Problem requirements
Render every line of the listing below as a JSON list of strings, one string per line and none for blank lines. Leave out the pictures.

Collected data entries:

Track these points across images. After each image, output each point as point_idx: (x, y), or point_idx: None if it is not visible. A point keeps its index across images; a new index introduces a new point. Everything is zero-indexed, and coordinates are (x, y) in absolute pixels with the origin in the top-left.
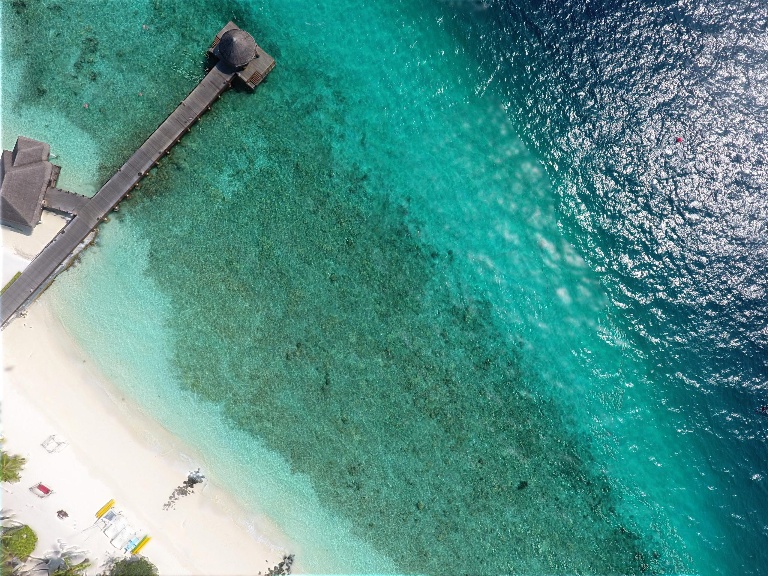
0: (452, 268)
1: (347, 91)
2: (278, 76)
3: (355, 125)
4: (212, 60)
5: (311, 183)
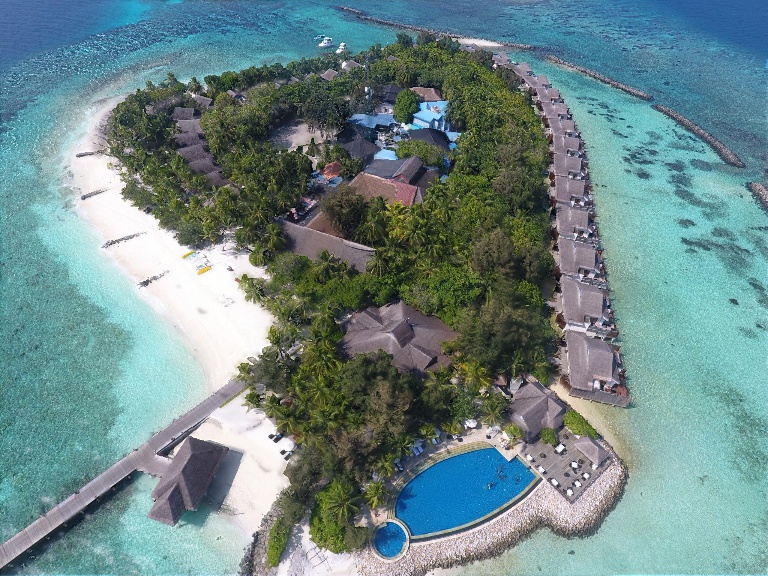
0: None
1: None
2: None
3: None
4: None
5: None
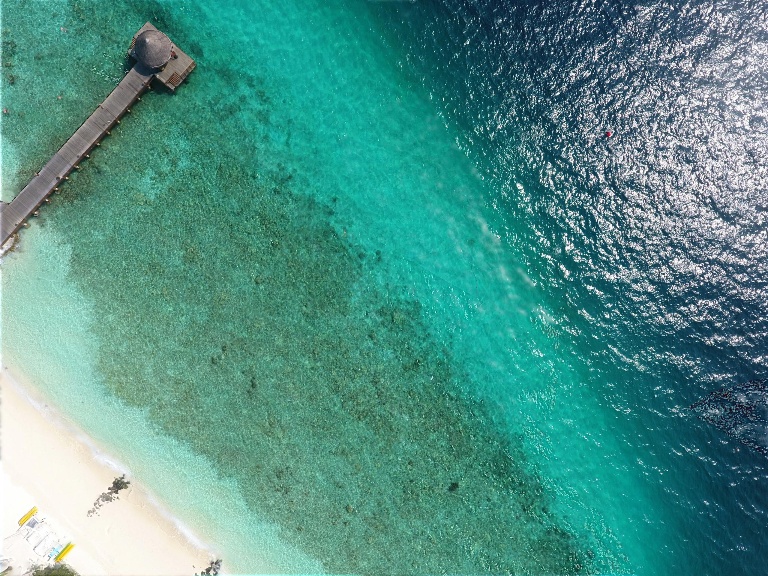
0: (380, 268)
1: (271, 91)
2: (200, 77)
3: (279, 125)
4: (131, 62)
5: (235, 185)
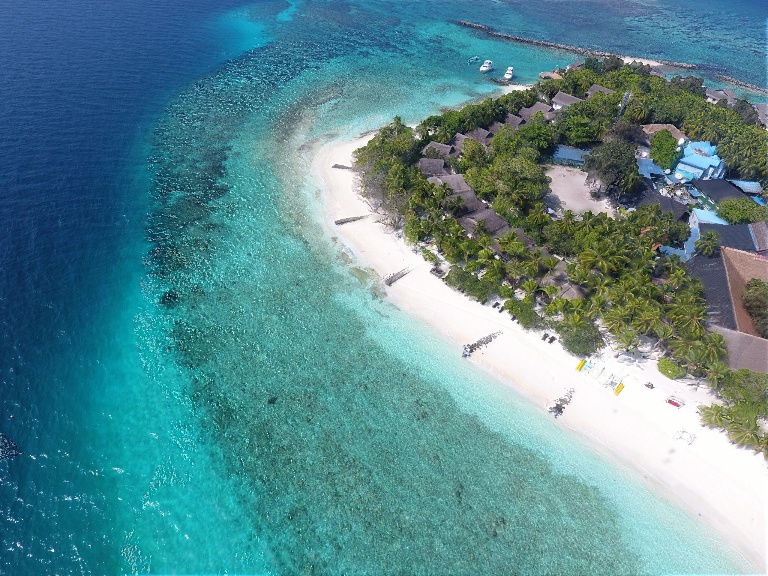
0: None
1: None
2: None
3: None
4: None
5: None
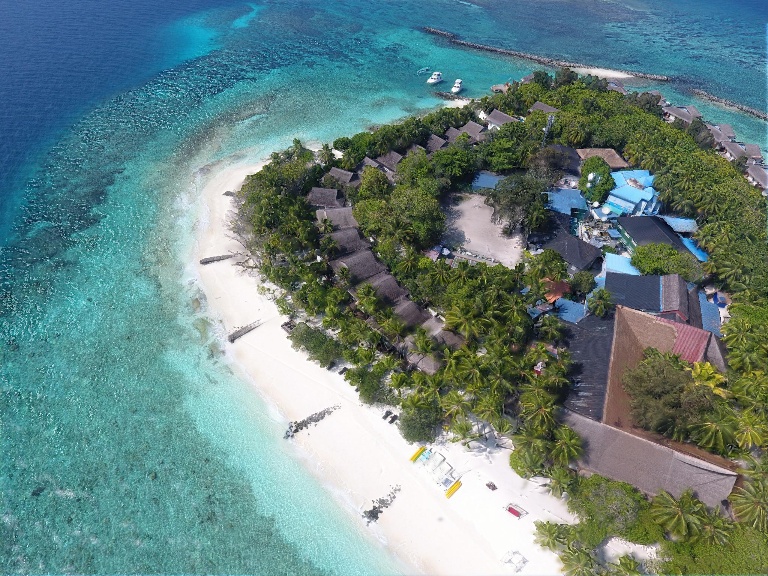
0: None
1: None
2: None
3: None
4: None
5: None
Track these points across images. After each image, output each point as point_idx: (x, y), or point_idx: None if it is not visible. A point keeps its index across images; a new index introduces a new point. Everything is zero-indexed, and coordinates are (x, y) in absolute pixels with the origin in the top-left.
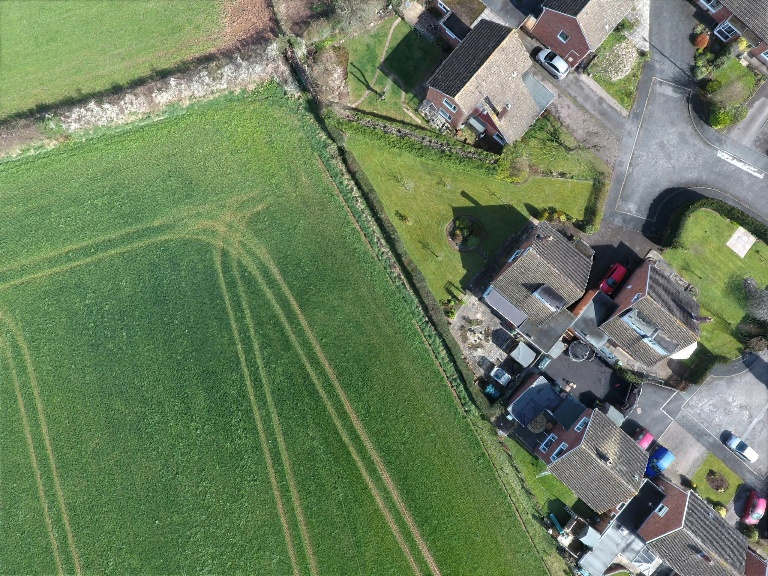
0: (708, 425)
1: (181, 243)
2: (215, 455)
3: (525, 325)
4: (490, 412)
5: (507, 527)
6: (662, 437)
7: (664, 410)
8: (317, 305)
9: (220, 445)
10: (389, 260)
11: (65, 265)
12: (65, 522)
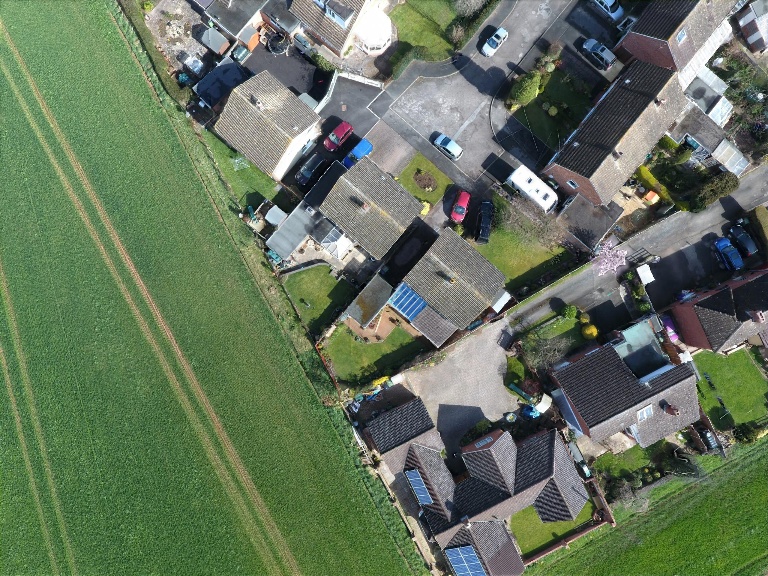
0: (417, 126)
1: None
2: None
3: (213, 7)
4: (179, 96)
5: (203, 217)
6: (368, 135)
7: (370, 108)
8: None
9: None
10: None
11: None
12: None
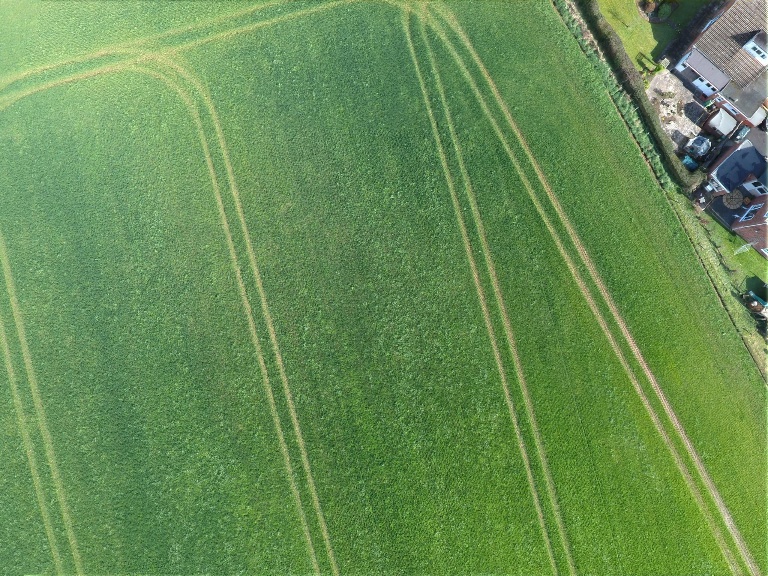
0: None
1: (368, 5)
2: (409, 221)
3: (728, 88)
4: (691, 180)
5: (706, 304)
6: None
7: None
8: (508, 72)
9: (414, 211)
10: (580, 27)
11: (251, 24)
12: (259, 286)
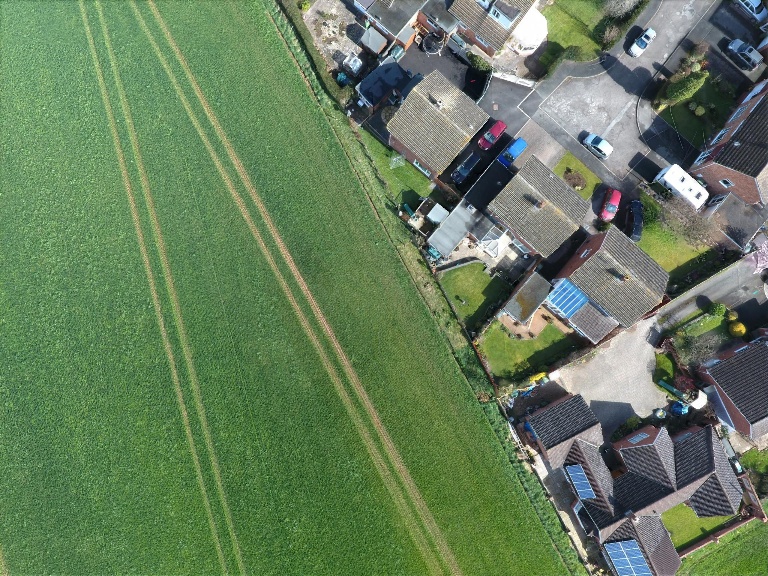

Answer to the task
[
  "Track these points across images. After each image, output each point as point_idx: (x, y), or point_idx: None if it is not visible. A point keeps its index across images; a new index introduces a new point. Everything is zero-indexed, and coordinates are (x, y) in absolute pixels with the origin in the top-left.",
  "0: (452, 268)",
  "1: (347, 91)",
  "2: (278, 76)",
  "3: (355, 125)",
  "4: (212, 60)",
  "5: (311, 183)",
  "0: None",
  "1: None",
  "2: None",
  "3: None",
  "4: None",
  "5: None",
  "0: (380, 268)",
  "1: (271, 91)",
  "2: (200, 77)",
  "3: (279, 125)",
  "4: (131, 62)",
  "5: (235, 185)",
  "0: None",
  "1: None",
  "2: None",
  "3: None",
  "4: None",
  "5: None",
  "0: None",
  "1: None",
  "2: None",
  "3: None",
  "4: None",
  "5: None",
  "Track these points across images. After each image, output each point as point_idx: (x, y), or point_idx: None if it is not visible. A point keeps its index across images; a new index introduces a new point. Everything is zero-indexed, and coordinates are (x, y) in absolute pixels with the origin in the top-left.",
  "0: (708, 425)",
  "1: (181, 243)",
  "2: (215, 455)",
  "3: (525, 325)",
  "4: (490, 412)",
  "5: (507, 527)",
  "6: (662, 437)",
  "7: (664, 410)",
  "8: (317, 305)",
  "9: (220, 445)",
  "10: (389, 260)",
  "11: (65, 265)",
  "12: (65, 522)",
  "0: (417, 126)",
  "1: None",
  "2: None",
  "3: (213, 7)",
  "4: (179, 96)",
  "5: (203, 217)",
  "6: (368, 135)",
  "7: (370, 108)",
  "8: None",
  "9: None",
  "10: None",
  "11: None",
  "12: None",
  "0: None",
  "1: (368, 5)",
  "2: (409, 221)",
  "3: (728, 88)",
  "4: (691, 180)",
  "5: (706, 304)",
  "6: None",
  "7: None",
  "8: (508, 72)",
  "9: (414, 211)",
  "10: (580, 27)",
  "11: (251, 24)",
  "12: (259, 286)"
]